How the Military Is Using Fiction to Think about the Future
Patrolling in the Infosphere: winner of the TRADOC Mad Scientist writing contest
Presented by U.S. Army Training and Doctrine Command, Mad Scientist Science Fiction Contest Winner: Mr. Mathison Hall, Senior Analyst, Johns Hopkins Universi...
When most people think of fiction, they probably think of anything from literature to some fan making himself the hero in a terrible story set in his favorite fantasy universe. But there probably aren’t many people who think of military leaders being interested in fiction as part of their work. And yet they are. Fiction is becoming an increasingly popular way for the armed forces, intelligence community, and others who work in the national security industry to think about future trends and what warfare will look like years from now.
I just published “Human after Next” at my website Liberate Liberty. It’s a short story that considers how genetically altering people might affect future warfare. More about that in a moment. First, here’s a quick look at how people throughout the armed forces, IC, and national security industry are realizing that fiction is an excellent way to stimulate thought about things yet to come.
Real Clear Defense published “Science Fiction and the Strategist 2.0” on Aug. 27. Fiction titles have long been on military reading lists. But leaders are taking an increased interest in how it (particularly science fiction) can shape thought, as the first paragraph of the RCD article demonstrates.
Back in February 2017, we published a short piece on why reading science fiction should be part of the professional reading program of military and national security professionals. Given the feedback we received on that article, and the continued stream of high quality science fiction being published, we decided to provide an updated reading list.

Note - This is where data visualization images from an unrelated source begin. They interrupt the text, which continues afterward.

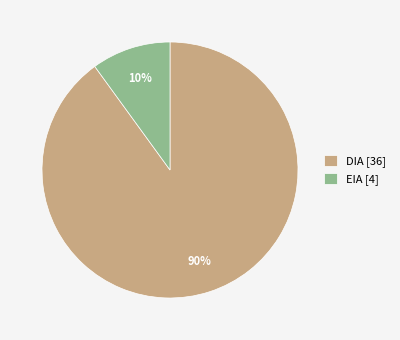

Rank the categories by value from highest to lowest.

DIA, EIA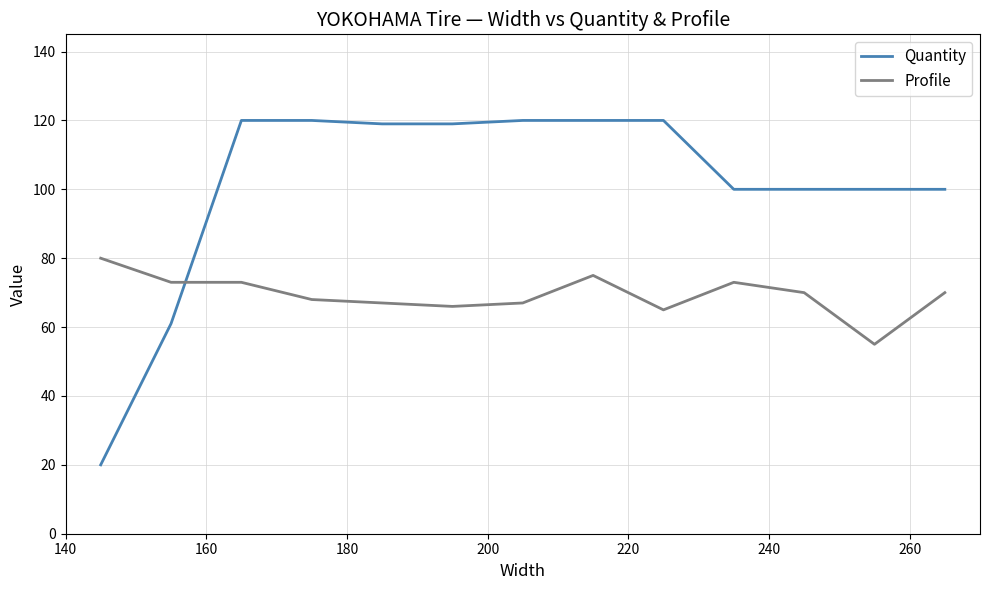

Rank the series by their average value, from highest to lowest.

Quantity, Profile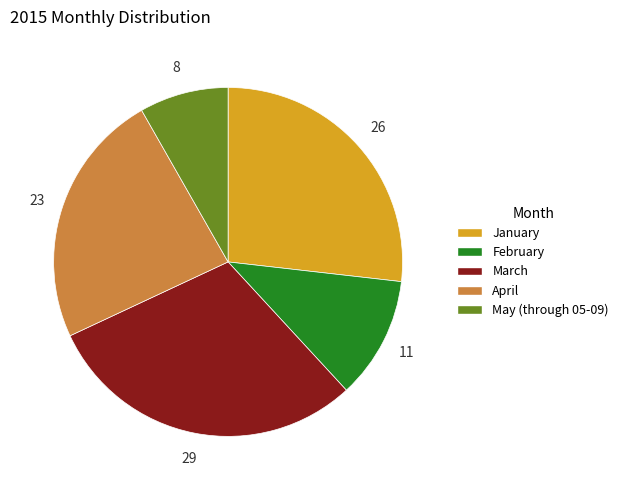

Rank the categories by value from highest to lowest.

March, January, April, February, May (through 05-09)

The interest has gotten strong enough that people in national security aren’t just reading fiction, they are encouraging people to write stories that examine how current and forthcoming technology will change the face of warfare.
The U.S. Army Training and Doctrine Command (TRADOC) has an initiative called Mad Scientist “that continually explores the future through collaborative partnerships and continuous dialogue with academia, industry and government.” Original speculative fiction (a term I prefer over “science fiction”) is a part of how Mad Scientist explores the future.

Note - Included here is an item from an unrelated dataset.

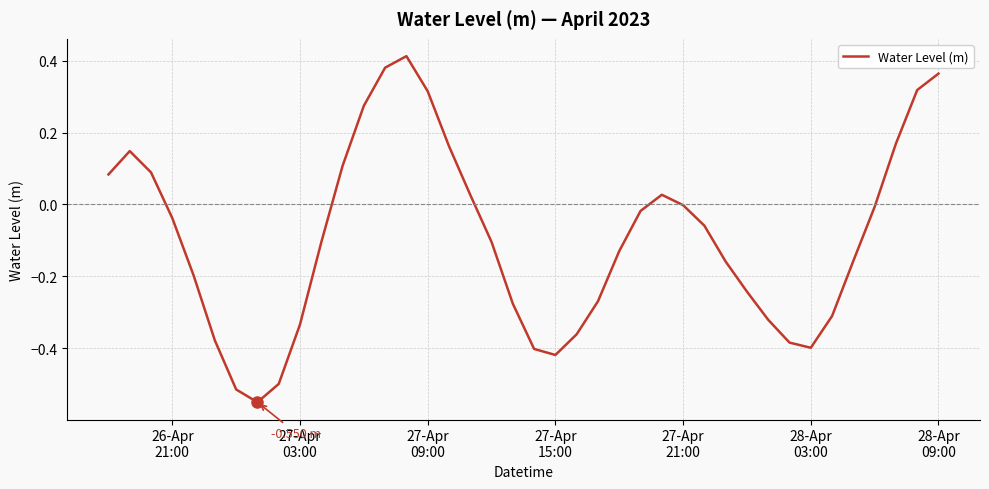

Is this an area chart (filled region under the line)?

No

And the Army isn’t alone in being interested in speculative fiction. The U.S. Naval Institute (a non-profit, non-government organization) published “Automated Valor” in May of this year. And the Atlantic Council released an anthology—for free—in 2015 called, War Stories from the Future.
This brings me back to “Human after Next.” Technological advances are leading to a day when superhuman troops will become a reality. So I chose to look at how they might change the battlefield and other areas of national security (such as intelligence collection). Visit Liberate Liberty and read it (for free) to see how I used speculative fiction to think about this future trend.
Fiction is an important part of literature. But it is much more than that, with people interested in military, intelligence, and national security issues now using it to help develop thought on what the wars and battlefields of tomorrow (and beyond) will look like.